### Required work
Can you rewrite the material from its start through the line containing "I'll return each mask as SVG.", inclusive, replacing "satellite" with "aerial" and changing nothing else? Leave the pictures out of your answer.

>> begin Recorded data

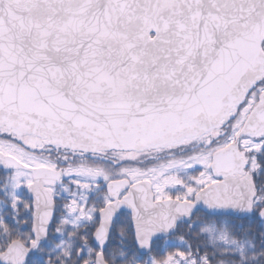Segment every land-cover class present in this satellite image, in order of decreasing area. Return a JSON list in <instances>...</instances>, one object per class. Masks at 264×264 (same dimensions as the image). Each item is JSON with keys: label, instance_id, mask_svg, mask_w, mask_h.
I'll return each mask as SVG.
<instances>
[{"label": "snow or ice", "instance_id": "snow-or-ice-1", "mask_svg": "<svg viewBox=\"0 0 264 264\" xmlns=\"http://www.w3.org/2000/svg\"><path fill=\"white\" fill-rule=\"evenodd\" d=\"M0 264H264V0H0Z\"/></svg>", "mask_w": 264, "mask_h": 264}]
</instances>
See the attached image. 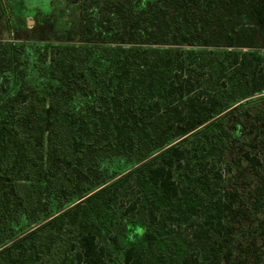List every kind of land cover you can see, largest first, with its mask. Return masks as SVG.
I'll list each match as a JSON object with an SVG mask.
<instances>
[{"label":"trees","instance_id":"obj_1","mask_svg":"<svg viewBox=\"0 0 264 264\" xmlns=\"http://www.w3.org/2000/svg\"><path fill=\"white\" fill-rule=\"evenodd\" d=\"M81 8L79 44L0 43V264H20L21 248L33 264H52L62 251L77 264H112L118 245L104 228L129 183L140 194L129 212L155 221L166 210V222L203 209L195 238L206 242L210 218L224 238L215 260L191 251L158 263L147 231L146 245L126 247L119 264L231 259L224 211L245 206L264 226L257 144L228 127L232 110L252 102L239 99L264 92V58L252 51L264 49V0H90ZM215 126L214 139L241 138L251 178L243 197L231 185L212 206L183 198L176 174Z\"/></svg>","mask_w":264,"mask_h":264},{"label":"rangeland","instance_id":"obj_2","mask_svg":"<svg viewBox=\"0 0 264 264\" xmlns=\"http://www.w3.org/2000/svg\"><path fill=\"white\" fill-rule=\"evenodd\" d=\"M88 1L90 0H78L76 3L73 0H0V43L79 44L81 40L78 13L79 9H82L81 5H87ZM100 6L97 5V8ZM89 9L92 10L90 6ZM109 46L119 47L117 44H109ZM244 51L247 53L249 50ZM252 51L256 57L264 58V49H252ZM251 81L252 84L254 79ZM229 94L232 95V92ZM255 98L263 99L258 103L253 101ZM244 101L252 102L244 105L242 109L232 110L233 113H238V116L229 117L228 127L231 131L243 135L244 139L257 144L256 153L261 158V171L264 173V92L247 94L237 103ZM216 129L218 128L215 126L213 132L210 131L212 137H208L205 141L198 139L195 141L193 145L199 149L198 156L190 166L185 164L176 174L180 179L183 198L192 196L200 199L202 203L212 205L217 201L219 191L223 192L225 187L230 189L233 185L238 188L242 197L248 189L251 174L247 162L242 157L244 149L241 138L239 140L236 138L227 145L222 138H213ZM194 137L192 136L187 143L190 144ZM201 153H205L203 160L199 157ZM196 162L198 165L195 164ZM228 165L231 166L229 173L226 168ZM243 166L246 168L242 170ZM239 168L240 171H236ZM132 185L129 183L126 188L119 190L118 201L111 210V217L106 221L107 226L104 228L111 248L118 245V248H114V252L107 257L112 264H119L122 261V251L131 244L146 245L144 237L147 231L155 235L151 248L147 250L148 256L158 263L162 256L169 259L178 258L191 251L207 253L213 257V260L222 254L221 243L224 231L218 233L212 228L217 218H210L209 223L212 226L208 227L209 236L206 242L202 243L195 238L194 231L205 223L207 212L198 209L194 215L181 218L170 216L166 222H162L160 216L168 212L162 210L157 212V220L150 221V217L140 209L133 212L127 210L129 205L140 197V194H136V186ZM238 206V209L231 212L224 211L221 218L222 226H232L230 235L234 240L230 245L234 255L229 260L222 257L220 262L211 264H244L243 258L251 259V262L252 259H259V264H264V226H261L258 217L250 213L245 206ZM111 236H116L118 243H113ZM99 241H102L101 237ZM66 245L64 248L67 247ZM239 254L241 255L238 258ZM72 256V253L66 256L62 251L53 257L51 263L77 264L72 260ZM39 259L40 257H37L38 262ZM18 261L20 264H33L34 259L30 253H26L21 248Z\"/></svg>","mask_w":264,"mask_h":264}]
</instances>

>> end Recorded data

### Reply
Segment every land-cover class present in this aerial image, in order of decreasing area. Return a JSON list in <instances>...</instances>, one object per class. Masks at 264×264 (same dimensions as the image). Each item is JSON with keys: label, instance_id, mask_svg, mask_w, mask_h.
I'll return each mask as SVG.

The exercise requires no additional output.